Before I give my list, some reasoning, and honorable mentions,I have a bone to pick: It's about the competition to withhold the best movies of the year until the end of the year, when they are all released in a rush that makes it impossible to follow, let alone view them all.
Take a look at this report of the awards of the National Board of Review for 2009's best. These are very much the thinking persons' Oscars, and there is a high level of predictability from these awards to the Academy Awards--as long as some blockbuster doesn't come along and blow away all critical reason.
Anyway, of 14 major awards in standard Oscar categories, 11 went to eight different movies not yet released (though three, including Best Film, were for "Up in the Air", being released tomorrow). The exceptions were Woody Harrelson for best supporting actor ("The Messenger"), best documentary ("The Cove"), and best foreign film ("A Prophet"--actually I'm just assuming that one is already out, somewhere anyway). Further to my point, "The Messenger" was just released, the other two categories are specifically non-Hollywood ones, and "The Fantastic Mr. Fox", which made the mistake of releasing before Thanksgiving, received a special award for its creator, Wes Anderson, but nothing else.
The rest of the year, and all the movies released through it, are simply chopped liver from the point of view of consideration for awards. This is partly a commentary on those movies, partly either the short memory spans or preference for the new of the voters, but mostly a critical failing of the pros in the industry who hold back their good stuff for the end of the year.
If I were a voter in the Academy, I'd give preference in any award category to movies released before Thanksgiving (to counter the others' bias) and would withhold voting for anything given a fake opening after Christmas so as to qualify for awards. I guess that's one good reason why I'm not.
So, I guess I can't consider any 2009 movies for Best Of, because the year's best haven't come out yet. Actually, yes.
The Decade in Movies
The last decade ended with some movies that threatened to turn narrative structure on its head, and sequential storytelling inside out. For the most part, this trend wasn't continued. Though there were exceptions, such as "Memento", "Eternal Sunshine of the Spotless Mind", and some time-travel movies, these were ones that were basically about tangled narrative structure, rather than ones using it as a tool of storytelling.
The big theme for this decade was technique, and how it has opened up the range of stories beyond all limits. The combination of serious resources behind animation and improvements in combining computer graphics with live-action filming are making just about anything possible. This winter's release "Avatar" should be another case in point.

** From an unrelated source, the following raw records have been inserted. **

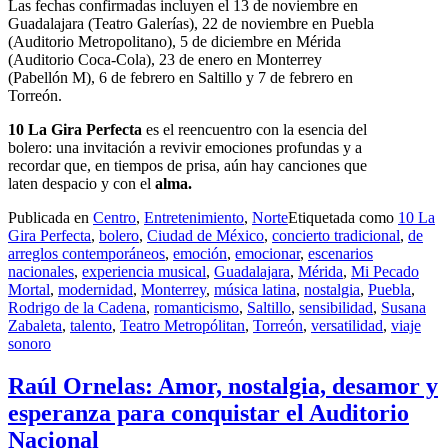
Las fechas confirmadas incluyen el 13 de noviembre en
Guadalajara (Teatro Galerías), 22 de noviembre en Puebla
(Auditorio Metropolitano), 5 de diciembre en Mérida
(Auditorio Coca-Cola), 23 de enero en Monterrey
(Pabellón M), 6 de febrero en Saltillo y 7 de febrero en
Torreón.
10 La Gira Perfecta
es el reencuentro con la esencia del
bolero: una invitación a revivir emociones profundas y a
recordar que, en tiempos de prisa, aún hay canciones que
laten despacio y con el
alma.
Publicada en
Centro
,
Entretenimiento
,
Norte
Etiquetada como
10 La
Gira Perfecta
,
bolero
,
Ciudad de México
,
concierto tradicional
,
de
arreglos contemporáneos
,
emoción
,
emocionar
,
escenarios
nacionales
,
experiencia musical
,
Guadalajara
,
Mérida
,
Mi Pecado
Mortal
,
modernidad
,
Monterrey
,
música latina
,
nostalgia
,
Puebla
,
Rodrigo de la Cadena
,
romanticismo
,
Saltillo
,
sensibilidad
,
Susana
Zabaleta
,
talento
,
Teatro Metropólitan
,
Torreón
,
versatilidad
,
viaje
sonoro
Raúl Ornelas: Amor, nostalgia, desamor y
esperanza para conquistar el Auditorio
Nacional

I take issue with those who argue that TV has now replaced the movies as the chief artistic driver of the day. There are a handful of series on TV with good writing and acting, but they are overwhelmed by the quantity of unrealistic cops-and-robber dreck, staged "reality" time-filler, and amateur hour performance shows. But if you're talking about real thrills and chills, or social or emotional impact, movies are still where it's at.